All four organizations play unique roles in promoting contemporary art and culture in Oud-West. M4gueststudio is a group of artists who were residents in studios offered by the M4 Foundation, a non-profit organization devoted to promoting innovative art. Beeldend Gesproken, a gallery and a library, represents and serves professional artists with a history of mental health problems. Spirit of Time Foundation devotes its activities to recording personal stories of the elderly and presenting them in exhibitions, books, and so on. Finally, the SJA, unit Argan, is the Oud-West section of the largest youth organization in Amsterdam.

Taking the design of the kiosk as a constant, each of the finalists’ projects differs in its degree of interaction with the local community, but all put function before form. Each entry was site-specific, relating to the mission of the organization that proposed it. ElevatorKiosk, proposed by M4gueststudio, is a lift for bringing visitors to the roof terrace and M4’s guest studio facilities in the Marelbach building. FloraKiosk, by Beeldend Gesproken, has been conceived as a “tranquil oasis, decorated with floral motifs by Beeldend Gesproken artists and equipped with calming and medicinal plants and an air filtration system to purify the air in and around the kiosk.” StoryTellingKiosk, the proposal by Spirit of the Time Foundation, would provide a space for the residents of a local senior citizen’s home inhabitants to share their stories, to be archived as part of the collective history of the neighborhood.

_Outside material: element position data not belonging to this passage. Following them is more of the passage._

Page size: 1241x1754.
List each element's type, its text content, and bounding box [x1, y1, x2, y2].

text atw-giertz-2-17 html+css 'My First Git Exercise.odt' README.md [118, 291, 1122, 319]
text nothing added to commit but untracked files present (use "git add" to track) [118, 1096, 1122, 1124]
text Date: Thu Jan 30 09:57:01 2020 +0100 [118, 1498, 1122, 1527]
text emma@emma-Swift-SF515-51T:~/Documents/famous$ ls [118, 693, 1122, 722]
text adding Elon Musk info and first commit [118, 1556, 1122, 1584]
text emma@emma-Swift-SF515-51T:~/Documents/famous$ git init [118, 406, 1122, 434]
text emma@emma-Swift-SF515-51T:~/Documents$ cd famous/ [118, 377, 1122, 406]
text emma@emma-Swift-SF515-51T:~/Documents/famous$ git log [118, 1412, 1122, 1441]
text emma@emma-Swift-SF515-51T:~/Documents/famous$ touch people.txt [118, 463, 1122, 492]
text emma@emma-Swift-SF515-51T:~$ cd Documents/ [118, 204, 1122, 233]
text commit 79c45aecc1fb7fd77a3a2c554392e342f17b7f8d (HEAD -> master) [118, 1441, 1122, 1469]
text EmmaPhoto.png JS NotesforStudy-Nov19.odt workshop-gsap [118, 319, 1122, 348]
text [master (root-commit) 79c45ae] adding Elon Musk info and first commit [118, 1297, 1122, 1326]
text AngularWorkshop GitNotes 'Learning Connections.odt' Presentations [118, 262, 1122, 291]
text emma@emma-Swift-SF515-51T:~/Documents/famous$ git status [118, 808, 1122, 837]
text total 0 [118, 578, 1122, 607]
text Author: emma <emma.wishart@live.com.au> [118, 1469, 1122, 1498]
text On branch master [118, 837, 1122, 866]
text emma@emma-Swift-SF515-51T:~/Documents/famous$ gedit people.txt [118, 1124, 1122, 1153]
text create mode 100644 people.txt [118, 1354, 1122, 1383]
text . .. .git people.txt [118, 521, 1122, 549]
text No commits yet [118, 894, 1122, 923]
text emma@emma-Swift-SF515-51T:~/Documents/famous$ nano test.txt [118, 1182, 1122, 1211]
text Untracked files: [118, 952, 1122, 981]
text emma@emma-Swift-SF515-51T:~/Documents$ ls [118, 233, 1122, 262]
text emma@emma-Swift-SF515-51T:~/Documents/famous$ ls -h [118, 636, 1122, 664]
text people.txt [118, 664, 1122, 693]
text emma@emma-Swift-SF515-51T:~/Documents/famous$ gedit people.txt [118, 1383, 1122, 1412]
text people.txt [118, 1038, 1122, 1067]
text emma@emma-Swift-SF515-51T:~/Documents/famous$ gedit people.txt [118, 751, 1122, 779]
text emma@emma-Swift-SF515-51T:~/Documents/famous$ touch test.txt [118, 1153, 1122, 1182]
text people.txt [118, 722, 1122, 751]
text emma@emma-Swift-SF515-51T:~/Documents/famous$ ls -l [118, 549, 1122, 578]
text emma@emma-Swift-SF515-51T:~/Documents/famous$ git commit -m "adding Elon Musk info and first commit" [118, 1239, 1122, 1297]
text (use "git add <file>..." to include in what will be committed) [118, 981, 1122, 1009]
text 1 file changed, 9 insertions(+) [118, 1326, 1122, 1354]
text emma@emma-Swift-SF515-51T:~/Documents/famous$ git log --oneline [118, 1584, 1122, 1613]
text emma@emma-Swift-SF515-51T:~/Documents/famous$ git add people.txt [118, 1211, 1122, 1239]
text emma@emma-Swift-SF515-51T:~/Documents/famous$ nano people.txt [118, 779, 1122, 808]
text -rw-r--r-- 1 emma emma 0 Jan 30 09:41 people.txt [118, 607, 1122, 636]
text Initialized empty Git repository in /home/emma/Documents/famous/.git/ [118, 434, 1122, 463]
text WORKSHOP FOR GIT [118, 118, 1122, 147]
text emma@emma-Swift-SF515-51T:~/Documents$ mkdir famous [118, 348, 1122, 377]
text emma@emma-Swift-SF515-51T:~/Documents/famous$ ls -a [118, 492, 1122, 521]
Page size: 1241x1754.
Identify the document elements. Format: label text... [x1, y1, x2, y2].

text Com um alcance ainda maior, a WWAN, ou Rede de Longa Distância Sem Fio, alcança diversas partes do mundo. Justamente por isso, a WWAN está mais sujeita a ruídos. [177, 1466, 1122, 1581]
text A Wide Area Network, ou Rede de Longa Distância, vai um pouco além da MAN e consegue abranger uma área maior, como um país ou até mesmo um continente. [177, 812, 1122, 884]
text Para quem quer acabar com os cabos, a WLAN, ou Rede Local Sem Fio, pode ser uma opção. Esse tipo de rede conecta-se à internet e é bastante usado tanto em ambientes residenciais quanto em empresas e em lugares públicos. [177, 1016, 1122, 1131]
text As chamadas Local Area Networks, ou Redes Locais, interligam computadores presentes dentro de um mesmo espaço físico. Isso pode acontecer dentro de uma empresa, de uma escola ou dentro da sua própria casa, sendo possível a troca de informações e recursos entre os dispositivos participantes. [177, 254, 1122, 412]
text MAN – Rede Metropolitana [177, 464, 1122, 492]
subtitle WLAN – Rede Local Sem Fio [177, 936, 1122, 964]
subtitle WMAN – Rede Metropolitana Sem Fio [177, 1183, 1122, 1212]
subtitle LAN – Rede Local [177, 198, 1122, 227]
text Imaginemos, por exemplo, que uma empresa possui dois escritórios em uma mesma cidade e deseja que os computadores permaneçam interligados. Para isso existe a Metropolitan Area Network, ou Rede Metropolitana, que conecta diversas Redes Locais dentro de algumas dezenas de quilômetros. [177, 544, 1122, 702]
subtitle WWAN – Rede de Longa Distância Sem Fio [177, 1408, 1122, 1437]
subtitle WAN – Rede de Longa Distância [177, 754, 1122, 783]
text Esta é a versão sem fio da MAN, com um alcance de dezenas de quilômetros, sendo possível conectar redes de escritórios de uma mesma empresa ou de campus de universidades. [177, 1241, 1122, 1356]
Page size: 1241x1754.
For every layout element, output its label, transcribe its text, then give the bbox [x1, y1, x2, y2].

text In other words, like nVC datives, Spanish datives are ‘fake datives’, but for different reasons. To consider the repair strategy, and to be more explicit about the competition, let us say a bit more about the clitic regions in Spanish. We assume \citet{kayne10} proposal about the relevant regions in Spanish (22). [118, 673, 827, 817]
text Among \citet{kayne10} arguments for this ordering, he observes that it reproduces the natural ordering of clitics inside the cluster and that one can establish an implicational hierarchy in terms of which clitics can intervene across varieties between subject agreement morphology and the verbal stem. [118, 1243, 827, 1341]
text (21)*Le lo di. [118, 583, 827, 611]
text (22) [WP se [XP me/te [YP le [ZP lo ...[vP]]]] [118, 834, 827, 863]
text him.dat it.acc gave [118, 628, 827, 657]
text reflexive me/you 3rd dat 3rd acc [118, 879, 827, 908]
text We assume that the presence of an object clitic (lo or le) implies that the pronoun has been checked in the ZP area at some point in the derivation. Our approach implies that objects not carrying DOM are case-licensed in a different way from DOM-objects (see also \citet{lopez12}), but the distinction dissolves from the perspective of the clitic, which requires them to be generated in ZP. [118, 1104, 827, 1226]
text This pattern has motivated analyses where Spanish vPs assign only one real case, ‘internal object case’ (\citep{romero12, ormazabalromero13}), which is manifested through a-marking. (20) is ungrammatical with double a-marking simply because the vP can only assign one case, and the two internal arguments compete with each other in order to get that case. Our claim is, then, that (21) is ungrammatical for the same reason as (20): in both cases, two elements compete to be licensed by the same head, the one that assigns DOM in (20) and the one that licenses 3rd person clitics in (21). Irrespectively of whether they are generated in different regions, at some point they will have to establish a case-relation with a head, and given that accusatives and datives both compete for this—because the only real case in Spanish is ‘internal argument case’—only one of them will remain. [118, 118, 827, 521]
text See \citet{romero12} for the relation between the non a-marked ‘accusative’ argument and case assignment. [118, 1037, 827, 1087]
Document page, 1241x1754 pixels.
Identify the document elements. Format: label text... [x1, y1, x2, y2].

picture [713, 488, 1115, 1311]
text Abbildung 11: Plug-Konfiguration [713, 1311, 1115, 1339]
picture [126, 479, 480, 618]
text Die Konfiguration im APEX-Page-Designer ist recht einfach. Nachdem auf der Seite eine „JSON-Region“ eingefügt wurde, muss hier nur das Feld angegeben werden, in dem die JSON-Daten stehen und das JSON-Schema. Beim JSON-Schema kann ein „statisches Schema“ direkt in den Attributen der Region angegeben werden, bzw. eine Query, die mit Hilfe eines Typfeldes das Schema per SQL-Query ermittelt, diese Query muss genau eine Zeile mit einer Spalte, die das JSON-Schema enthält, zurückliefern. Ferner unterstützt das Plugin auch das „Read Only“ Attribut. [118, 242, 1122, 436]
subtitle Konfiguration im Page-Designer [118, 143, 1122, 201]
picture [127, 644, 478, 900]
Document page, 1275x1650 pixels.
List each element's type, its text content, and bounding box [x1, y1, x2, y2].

Viewers and an international jury have chosen the SJA Argan unit’s IslamicYouthKiosk to be realized later this year. Meant to serve the city’s Muslim youth as a stage for various activities related to cultural identity, it will host “a shop selling Arabic goodies from Morocco, regular fashion shows . . . a DJ booth for outdoor gigs . . . [and] henna decoration parties.” With its emphasis on the entertainment and commercial aspects of urban culture, this last project, in fact, comes close to Lubetkin’s Dudley Zoo design, and as such it sheds an interesting light on the meaning of social commitment in contemporary art, put- ting it in the context of minority identity in Holland.